(SOURCE DOCUMENT):

· · · · ·

/azureml_pytorch_train2serve

Train and server a pytorch model via Azure ML

Primary LanguagePythonMIT LicenseMIT

Train and server a pytorch model via Azure ML

Serve a pytorch model via endpoint (i.e. realtime server) in Azure ML

This project consists of

  • Train a pytorch model locally and save a checkpoint in local folder. (You can train by Azure compute cluster of course. Check the Azure tutorials.)
    • python ./src/train.py
  • Load the ckpt to eval the model, and register it to Azure ML model via mlflow.
    • python ./azure_1_save_mlflow.py
  • Create a endpoint (Azure real-time serving) and deploy the mlflow pytorch model to the Azure ML endpoint.
    • python ./azure_2_serve_endpoint.py
  • Request an inference to the endpoint. You will use this for your application.
    • python ./azure_3_invoke_endpoint.py

Change config.json for your subscription

You can deploy the simple pytorch model as mentions above. But one acition required is to change config.json according to your Azure ML subscription. Tutorial 1/2/3 will give idea what I'm talking. There is some free quota. I didn't pay any money for this project.

· · · · ·

(RECORDS SUPPLIED):

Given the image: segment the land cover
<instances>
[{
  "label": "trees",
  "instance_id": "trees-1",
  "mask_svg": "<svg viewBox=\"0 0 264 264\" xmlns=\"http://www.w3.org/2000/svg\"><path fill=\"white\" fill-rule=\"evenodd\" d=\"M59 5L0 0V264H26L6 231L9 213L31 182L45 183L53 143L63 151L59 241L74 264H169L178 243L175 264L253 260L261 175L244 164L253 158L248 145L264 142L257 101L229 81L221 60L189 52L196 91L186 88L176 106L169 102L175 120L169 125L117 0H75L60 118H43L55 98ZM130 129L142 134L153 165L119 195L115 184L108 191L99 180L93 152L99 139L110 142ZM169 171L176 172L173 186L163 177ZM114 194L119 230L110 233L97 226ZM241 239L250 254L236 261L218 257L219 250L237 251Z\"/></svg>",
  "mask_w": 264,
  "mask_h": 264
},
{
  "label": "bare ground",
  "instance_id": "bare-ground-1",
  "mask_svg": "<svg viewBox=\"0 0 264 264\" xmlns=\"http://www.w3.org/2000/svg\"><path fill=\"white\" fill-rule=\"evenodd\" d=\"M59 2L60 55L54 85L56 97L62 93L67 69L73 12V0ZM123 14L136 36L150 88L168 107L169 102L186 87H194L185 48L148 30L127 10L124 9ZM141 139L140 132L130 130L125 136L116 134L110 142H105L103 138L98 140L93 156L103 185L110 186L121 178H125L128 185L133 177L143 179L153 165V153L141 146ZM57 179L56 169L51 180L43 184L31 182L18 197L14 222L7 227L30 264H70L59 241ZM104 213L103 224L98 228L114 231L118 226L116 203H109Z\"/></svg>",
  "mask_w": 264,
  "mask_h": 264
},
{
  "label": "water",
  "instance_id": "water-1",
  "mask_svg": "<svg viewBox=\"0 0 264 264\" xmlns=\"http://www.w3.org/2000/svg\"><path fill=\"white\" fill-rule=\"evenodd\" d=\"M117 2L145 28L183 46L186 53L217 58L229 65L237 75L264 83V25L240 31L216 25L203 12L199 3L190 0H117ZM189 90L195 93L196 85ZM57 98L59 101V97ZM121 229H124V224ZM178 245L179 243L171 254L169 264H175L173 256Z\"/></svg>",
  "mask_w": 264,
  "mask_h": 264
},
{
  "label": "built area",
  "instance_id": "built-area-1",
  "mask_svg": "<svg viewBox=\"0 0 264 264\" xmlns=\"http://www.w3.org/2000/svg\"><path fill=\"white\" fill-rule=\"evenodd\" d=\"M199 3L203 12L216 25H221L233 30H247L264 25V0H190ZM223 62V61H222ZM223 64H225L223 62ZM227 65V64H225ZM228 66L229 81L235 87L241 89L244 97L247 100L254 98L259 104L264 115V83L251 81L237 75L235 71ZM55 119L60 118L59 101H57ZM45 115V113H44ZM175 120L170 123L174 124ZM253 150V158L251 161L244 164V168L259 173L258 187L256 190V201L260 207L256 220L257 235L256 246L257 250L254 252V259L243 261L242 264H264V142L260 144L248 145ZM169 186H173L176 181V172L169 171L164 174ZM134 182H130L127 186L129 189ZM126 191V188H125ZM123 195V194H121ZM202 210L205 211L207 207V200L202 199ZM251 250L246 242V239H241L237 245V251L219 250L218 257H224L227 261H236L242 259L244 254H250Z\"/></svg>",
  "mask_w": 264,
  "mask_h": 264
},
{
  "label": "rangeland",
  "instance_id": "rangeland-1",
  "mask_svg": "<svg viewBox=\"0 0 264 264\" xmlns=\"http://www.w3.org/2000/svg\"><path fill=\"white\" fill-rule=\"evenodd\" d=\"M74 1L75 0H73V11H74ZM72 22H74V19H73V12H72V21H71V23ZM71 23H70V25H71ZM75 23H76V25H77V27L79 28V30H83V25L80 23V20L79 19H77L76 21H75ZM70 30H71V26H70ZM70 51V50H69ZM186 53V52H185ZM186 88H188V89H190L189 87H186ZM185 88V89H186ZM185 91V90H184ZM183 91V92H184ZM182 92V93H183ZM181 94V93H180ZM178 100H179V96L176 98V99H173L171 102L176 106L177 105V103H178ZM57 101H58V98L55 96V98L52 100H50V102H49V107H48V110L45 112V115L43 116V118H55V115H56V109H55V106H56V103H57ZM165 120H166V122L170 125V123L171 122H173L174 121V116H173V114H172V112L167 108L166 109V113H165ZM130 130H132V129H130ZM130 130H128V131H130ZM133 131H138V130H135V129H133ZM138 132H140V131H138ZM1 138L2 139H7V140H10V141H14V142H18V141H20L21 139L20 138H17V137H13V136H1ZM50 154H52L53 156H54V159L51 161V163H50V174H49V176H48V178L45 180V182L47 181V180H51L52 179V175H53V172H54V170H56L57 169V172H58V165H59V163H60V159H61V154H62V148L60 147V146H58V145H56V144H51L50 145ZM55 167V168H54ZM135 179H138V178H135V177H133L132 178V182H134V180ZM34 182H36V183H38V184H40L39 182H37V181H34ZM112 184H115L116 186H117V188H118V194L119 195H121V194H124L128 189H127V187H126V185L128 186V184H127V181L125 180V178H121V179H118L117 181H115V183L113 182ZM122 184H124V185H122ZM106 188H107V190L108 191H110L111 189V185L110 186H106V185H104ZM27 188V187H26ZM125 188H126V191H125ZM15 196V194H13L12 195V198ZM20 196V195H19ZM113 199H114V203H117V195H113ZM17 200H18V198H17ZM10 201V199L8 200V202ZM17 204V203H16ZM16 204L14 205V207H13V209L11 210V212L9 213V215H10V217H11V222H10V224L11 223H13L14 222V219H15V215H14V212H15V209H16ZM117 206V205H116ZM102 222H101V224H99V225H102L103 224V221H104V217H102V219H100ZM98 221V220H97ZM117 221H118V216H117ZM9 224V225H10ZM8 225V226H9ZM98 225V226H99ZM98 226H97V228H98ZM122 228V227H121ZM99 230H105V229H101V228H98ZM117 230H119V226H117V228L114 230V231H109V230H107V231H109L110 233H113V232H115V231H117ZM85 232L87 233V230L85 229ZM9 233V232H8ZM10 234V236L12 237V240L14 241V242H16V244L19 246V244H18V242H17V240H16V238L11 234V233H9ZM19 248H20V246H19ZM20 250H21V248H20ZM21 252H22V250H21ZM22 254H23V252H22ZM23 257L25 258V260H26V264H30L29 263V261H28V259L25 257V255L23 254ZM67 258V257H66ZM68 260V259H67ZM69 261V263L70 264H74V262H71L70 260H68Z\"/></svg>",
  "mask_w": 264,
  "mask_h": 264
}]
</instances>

· · · · ·

(YOUR INSTRUCTIONS):
Please copy the part of the PyTorch serving readme between "This project consists" and "for your application.", inclusive, changing "checkpoint" to "snapshot".

(FINAL ANSWER):
This project consists of

  • Train a pytorch model locally and save a snapshot in local folder. (You can train by Azure compute cluster of course. Check the Azure tutorials.)
    • python ./src/train.py
  • Load the ckpt to eval the model, and register it to Azure ML model via mlflow.
    • python ./azure_1_save_mlflow.py
  • Create a endpoint (Azure real-time serving) and deploy the mlflow pytorch model to the Azure ML endpoint.
    • python ./azure_2_serve_endpoint.py
  • Request an inference to the endpoint. You will use this for your application.